VR's view change protocol for leader election is also entirely in-memory so it's far more fault tolerant compared to Raft if you have a storage fault model and not only a network fault model. For example, Raft requires strong persistence guarantees for correctness of the leader election phase. If anything goes wrong with your disk (a ghost write or misdirected write) then Raft's implementation as written would be unsafe. Raft also has liveness issues if all nodes have even a single block failure at any point in their log.

If you're going to reach for a consensus algorithm, there are a lot of good reasons to do a survey of the literature first. There's a whole spectrum to choose from.

Joran, good to see your name come up!

> VR's view change protocol for leader election is also entirely in-memory so it's far more fault tolerant compared to Raft if you have a storage fault model and not only a network fault model.

Only in the fail-stop model, right? Or does this property extend to other models (like omissions)?

Thanks Marc, I'm glad, you too!

Ever since I came across https://brooker.co.za/blog/2018/01/01/balls-into-bins.html, I've been really excited to see and follow all the fantastic design work you've been doing.

>> VR's view change protocol for leader election is also entirely in-memory so it's far more fault tolerant compared to Raft if you have a storage fault model and not only a network fault model.

> Only in the fail-stop model, right? Or does this property extend to other models (like omissions)?

You're far more knowledgeable about the domain... but I was thinking that with VRR's completely in-memory view change and replication protocol, this would then extend past the fail-stop model to include byzantine disk storage faults (misdirected reads/writes, corruption, latent sector errors) since VRR requires no guarantees from the disk in order for the consensus protocol to be correct, whereas Raft does.

To me this is just another reason that makes VRR such a fantastic protocol.

To be fair, I guess we could say that Raft assumes a fail-stop disk model, but then again Raft is supposed to be a practical implementation and disks are not fail-stop in reality.
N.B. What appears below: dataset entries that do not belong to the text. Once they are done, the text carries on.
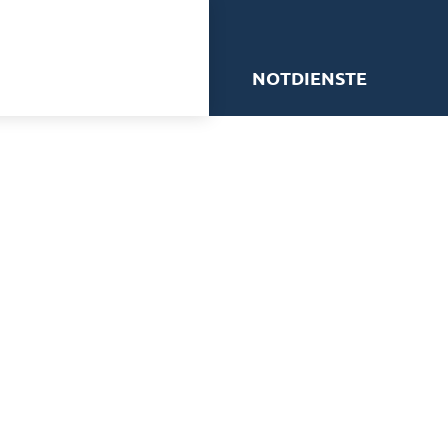
me
NOTDIENSTE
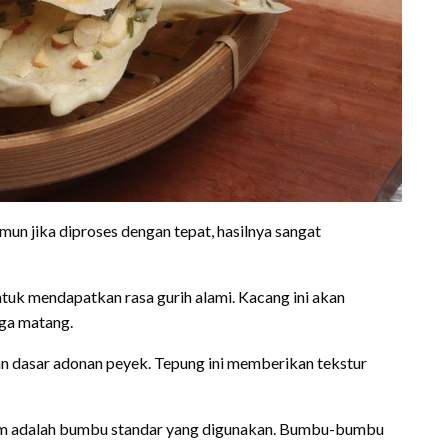
un jika diproses dengan tepat, hasilnya sangat
ntuk mendapatkan rasa gurih alami. Kacang ini akan
ga matang.
n dasar adonan peyek. Tepung ini memberikan tekstur
am adalah bumbu standar yang digunakan. Bumbu-bumbu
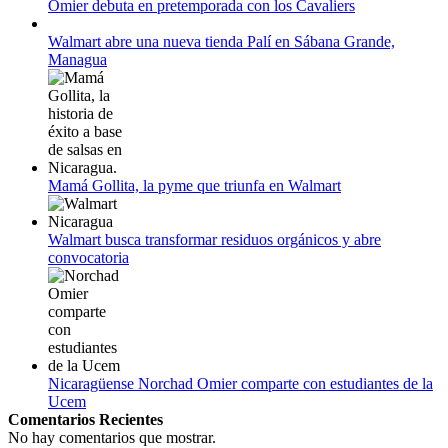
Omier debuta en pretemporada con los Cavaliers
12 de agosto:
Empieza La Liga 2022-2023
Walmart abre una nueva tienda Palí en Sábana Grande,
Managua
Mamá Gollita, la pyme que triunfa en Walmart
Walmart busca transformar residuos orgánicos y abre
convocatoria
Nicaragüense Norchad Omier comparte con estudiantes de la
Ucem
Comentarios Recientes
No hay comentarios que mostrar.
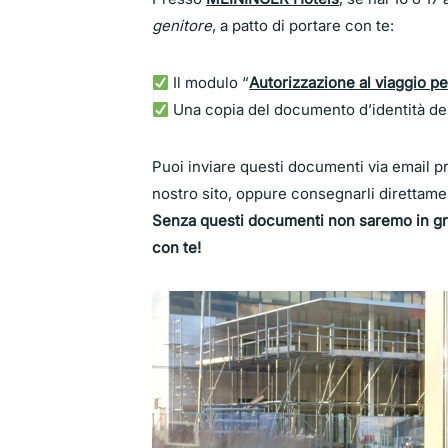
genitore
, a patto di portare con te:
Il modulo “
Autorizzazione al viaggio pe
Una copia del documento d’identità del
Puoi inviare questi documenti via email pr
nostro sito, oppure consegnarli direttam
Senza questi documenti non saremo in grado
con te!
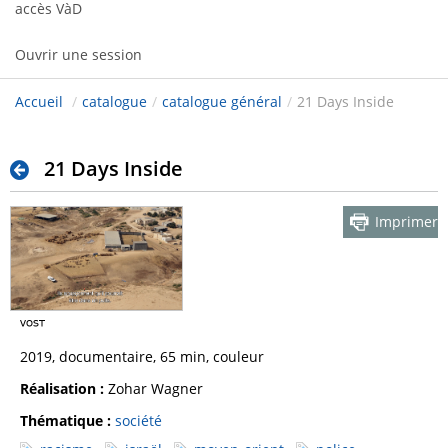
accès VàD
Ouvrir une session
Accueil
/
catalogue
/
catalogue général
/
21 Days Inside
21 Days Inside
Imprimer
2019, documentaire, 65 min, couleur
Réalisation :
Zohar Wagner
Thématique :
société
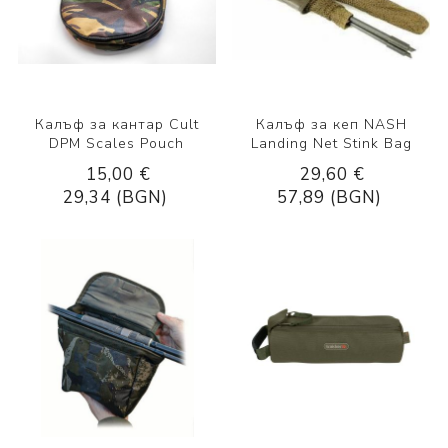
Калъф за кантар Cult
Калъф за кеп NASH
DPM Scales Pouch
Landing Net Stink Bag
15,00 €
29,60 €
29,34 (BGN)
57,89 (BGN)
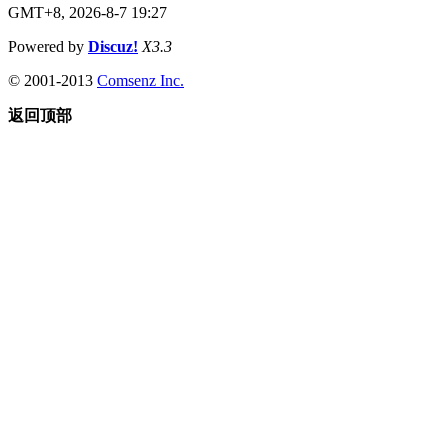
GMT+8, 2026-8-7 19:27
Powered by
Discuz!
X3.3
© 2001-2013
Comsenz Inc.
返回顶部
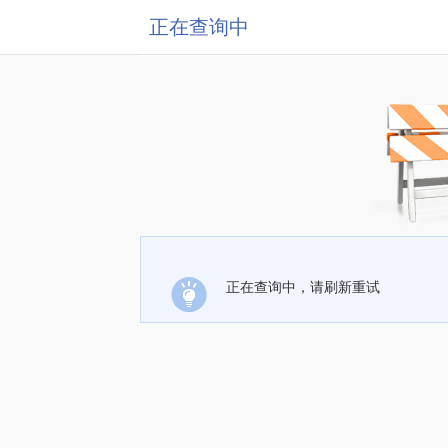
正在查询中
正在查询中，请刷新重试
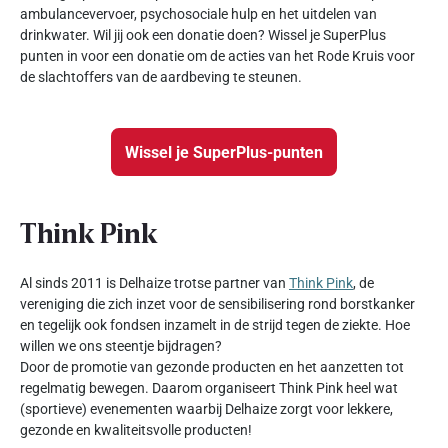
ambulancevervoer, psychosociale hulp en het uitdelen van
drinkwater. Wil jij ook een donatie doen? Wissel je SuperPlus
punten in voor een donatie om de acties van het Rode Kruis voor
de slachtoffers van de aardbeving te steunen.
Wissel je SuperPlus-punten
Think Pink
Al sinds 2011 is Delhaize trotse partner van
Think Pink
, de
vereniging die zich inzet voor de sensibilisering rond borstkanker
en tegelijk ook fondsen inzamelt in de strijd tegen de ziekte. Hoe
willen we ons steentje bijdragen?
Door de promotie van gezonde producten en het aanzetten tot
regelmatig bewegen. Daarom organiseert Think Pink heel wat
(sportieve) evenementen waarbij Delhaize zorgt voor lekkere,
gezonde en kwaliteitsvolle producten!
I'm sure you're also well familiar with WISC's Protocol-Aware Recovery for Consensus-Based Storage: https://www.usenix.org/system/files/conference/fast18/fast18...

Beyond that, I've also been wondering about this from the perspective of taking VRR's in-memory view change for the leader election phase, but then combining this with disk-based persistence for the replication phase, along with CTRL from WISC.

I would love to hear your thoughts on this. Did I understand you correctly regarding what you meant with extending "to other models (like omissions)"?

Would be great to catch up next time you are in the Cape!

If we find a way to solve that problem [...]

We will not. And you are hinting at the reason yourself.

[...] CRDTs, which are trying to make state changes commutative.

But this is slightly wrong, when you are using CRDTs you are not trying to make state changes commutative, you are limiting the allowed state changes to commutative ones. But some state changes are inherently non-commutative and if your system requires those, then you can not build it with CRDTs.